Their report ultimately recommended that YouTube should “provide researchers with access to better tools,” and that policymakers should “pass and/or clarify laws that provide legal protections for public interest research.”
Calacci said there are numerous additional examples in the 2020 book “Data Feminism,” which promised “a new way of thinking about data science and data ethics that is informed by the ideas of intersectional feminism.”
Starving the LLMs
It’s a topic that Calacci takes very seriously. “I would love to see more researchers treat communities’ questions and concerns as serious sources of inquiry,” they said in our email interview. “Many communities have real questions they want answered about their environment, the technology they use and how it’s impacting their well-being and health.
“These can be translated into rigorous research questions by treating communities as co-researchers — like we did with the Shipt work.”
And Calacci believes the issue is about to become even more important. Their article ends with the possibility of even more inequity when worker-monitoring tools are powered by AI. “The battles that gig workers are fighting are the leading front in the larger war for workplace rights, which will affect all of us.”
Calacci elaborated in an article published last December in ACM Interactions magazine, noting we were already living in a world with “algorithmically determined productivity scores, tracking text communications in the workplace, and software that takes regular screenshots of workers’ computer screens for employer review.”
“In the [large language model] era, all of this surveillance — and the data it creates — turns into potential training material for future AI systems.”
But in a section titled “Starving the System as a Labor Strategy,” Calacci noted “a glimmer of hope” in the way LLMs need human content to train on — “for workers seeking to exert some control over the direction of future AI model development. If workers choose to withhold their labor, they can effectively starve these systems of the data they need to improve.”
In our email interview, Calacci described the outlines of a larger struggle. “Tech workers, along with creative workers more broadly, need to start considering how their data is being used to train systems that control workers in other offices and create new, valuable content through [generative AI]. Their data helps determine what AI systems can do. That means that gaining some legal control over how it’s used is crucial.

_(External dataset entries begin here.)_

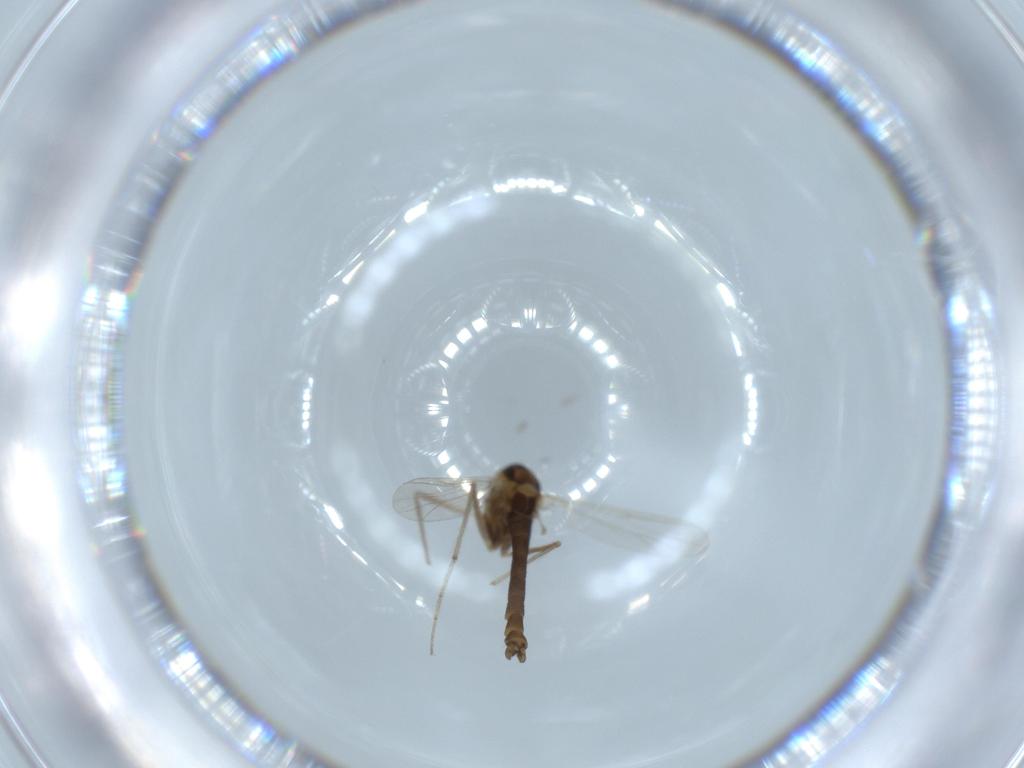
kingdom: Animalia
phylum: Arthropoda
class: Insecta
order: Diptera
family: Chironomidae
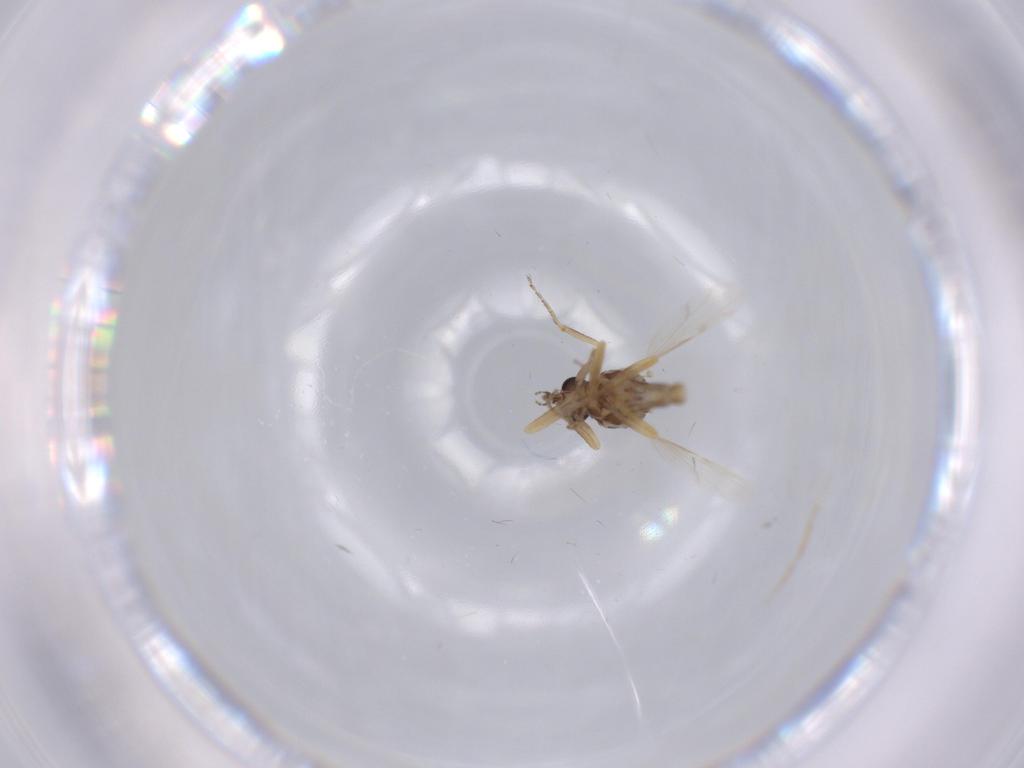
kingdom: Animalia
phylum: Arthropoda
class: Insecta
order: Diptera
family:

“Workers should try and follow in the footsteps of the WGA and SAG-AFTRA in negotiating data protection clauses into their bargaining agreements, or unionizing in order to gain the power to make one,” they told The New Stack. “Without federal or state data protection for workers, this is the best step they can take to help control and direct how technology might impact their workplace in the future. ”
Calacci’s article even lays out the potential for automation to be an empowering tool, calling for the development of “participatory AI and governance.” But, they wrote, “achieving these goals requires more than developing new technologies. It asks for a paradigm shift in how we approach technology in the workplace and automation as a whole.
“Rather than treating automation as an inevitable force that workers must adapt to, we need to recognize it as a social process that can and should be shaped by those it affects most — workers themselves.”
And Calacci will continue this work in their new position as an assistant professor at Penn State in human-centered AI. “For me, human-centered AI means first, surfacing the impacts that new AI tools have on people,” Calacci said in their email.
But in addition, “it means creating systems that mitigate those harms, ranging from designing alternative algorithms and interfaces to deploying adversarial tools to resist or break existing AIs.”